Timekeeping With Radium
Radium’s ability to glow in the dark was a fascinating feature to people living at the dawn of the electric age. The majority of the population still lit their homes by candlelight and gas lamps. Radium appeared as a magical element, glowing without any source of energy. As radium didn’t rely on anything to glow, it was viewed as a safety element and as such was painted onto clock faces and dials so they could be read in the dead of night or in dark areas.
Clock companies in England, United States and Canada all started to produce luminous clocks. The companies hired young women to paint luminous radium paint onto the faces of the clocks. These women would take the tips of their brushes and place them between their lips to create a fine point, then dip their brushes in the radium paint and brush it onto the clock face, often repeating the move many times.

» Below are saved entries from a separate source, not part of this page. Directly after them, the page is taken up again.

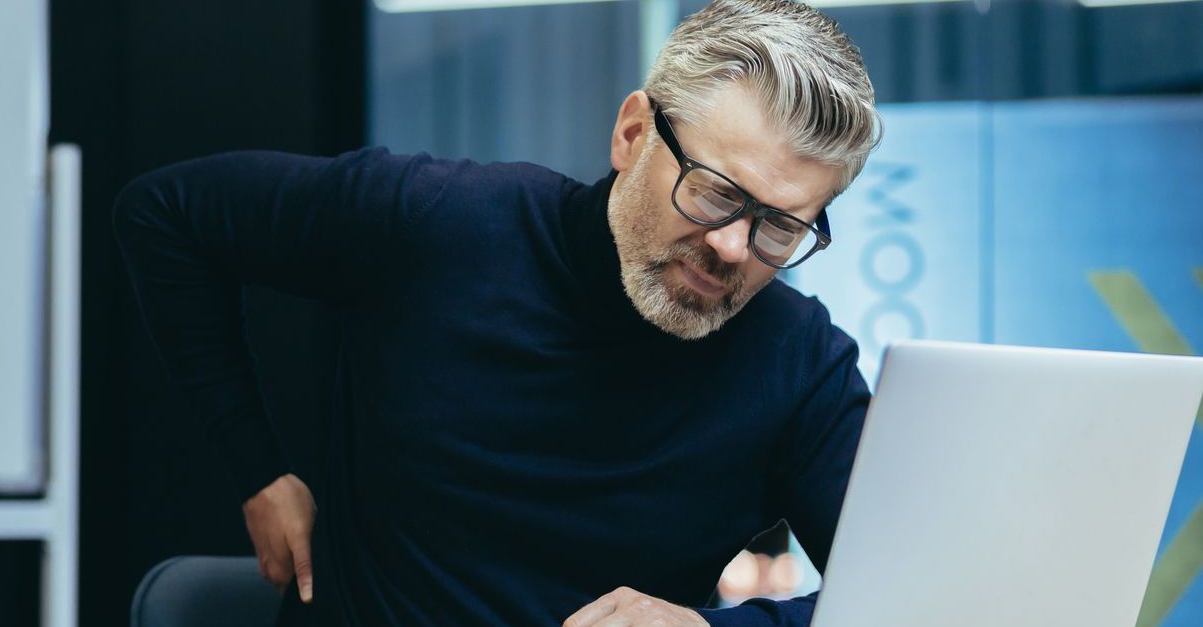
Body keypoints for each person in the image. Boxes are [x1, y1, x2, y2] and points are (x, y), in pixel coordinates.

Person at [113, 1, 881, 625]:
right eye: (715, 190)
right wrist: (257, 470)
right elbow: (165, 215)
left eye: (781, 225)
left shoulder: (798, 362)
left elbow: (911, 600)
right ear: (634, 133)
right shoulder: (435, 224)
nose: (733, 247)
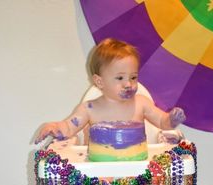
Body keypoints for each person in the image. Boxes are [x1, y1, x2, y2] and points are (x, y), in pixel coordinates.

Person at [35, 38, 186, 144]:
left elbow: (162, 121)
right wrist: (54, 127)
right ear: (100, 81)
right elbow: (68, 128)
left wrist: (171, 120)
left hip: (135, 172)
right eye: (120, 78)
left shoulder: (141, 103)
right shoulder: (89, 109)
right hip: (100, 173)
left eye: (133, 77)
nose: (129, 84)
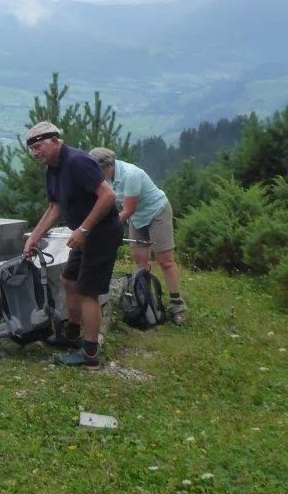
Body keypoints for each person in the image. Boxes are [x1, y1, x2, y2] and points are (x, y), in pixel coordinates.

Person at [22, 122, 122, 367]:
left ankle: (90, 356)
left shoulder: (77, 162)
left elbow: (108, 196)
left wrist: (83, 229)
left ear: (55, 141)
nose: (36, 153)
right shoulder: (52, 169)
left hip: (101, 233)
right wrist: (34, 236)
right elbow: (55, 207)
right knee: (70, 281)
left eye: (39, 147)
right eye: (32, 149)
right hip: (83, 234)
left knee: (88, 291)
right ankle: (72, 336)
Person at [89, 147, 187, 324]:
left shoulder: (130, 175)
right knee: (140, 260)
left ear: (107, 166)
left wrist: (102, 227)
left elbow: (128, 210)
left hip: (157, 212)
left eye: (96, 169)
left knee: (165, 260)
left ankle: (177, 305)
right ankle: (144, 301)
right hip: (137, 218)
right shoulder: (106, 178)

These women were known as the “radium girls” and were among the first to suffer from one of the negative effects of radium, a condition called aplastic anemia. As radium enters the body it is treated as calcium and as such is deposited into the marrow of the bones. The radium disrupts the production of blood cells and over time deteriorates the bones until they are brittle and can no longer provide support to the body. These women workers developed a condition called radium jaw, where their faces became disfigured from the prolonged exposure to and deposits of radium.
Caring for artifacts containing radium
During the First World War, the ill effects of radium were still not widely known. The presence of radium on the watch was unknown to Johnston and his family, and even to early Museum staff. Further research revealed that because the watch was made by the Ingersoll Watch Company, a company known to paint radium on its dials, using a Geiger counter to detect radium levels would be useful.
The Geiger counter confirmed what was suspected – the micro sieverts (µSv) were recorded as being over 500 µSv, almost the equivalent of a modern abdominal x-ray. For reference, the accepted daily exposure limit is 5.0 µSv.
Today the watch is not accessible to visitors and, to protect staff, has warning labels affixed to prevent unnecessary exposure to the radiation emitted by the watch face. The watch was also exposed to a black light and there is still some fluorescence coming off the watch, over a century after it was painted. Though not all the numbers and dials illuminate anymore the radium is still present and will be present for many centuries to come. As conservators we are faced with many challenges in caring for artifacts like this one, balancing preserving it for the future with adhering to modern safety protocols.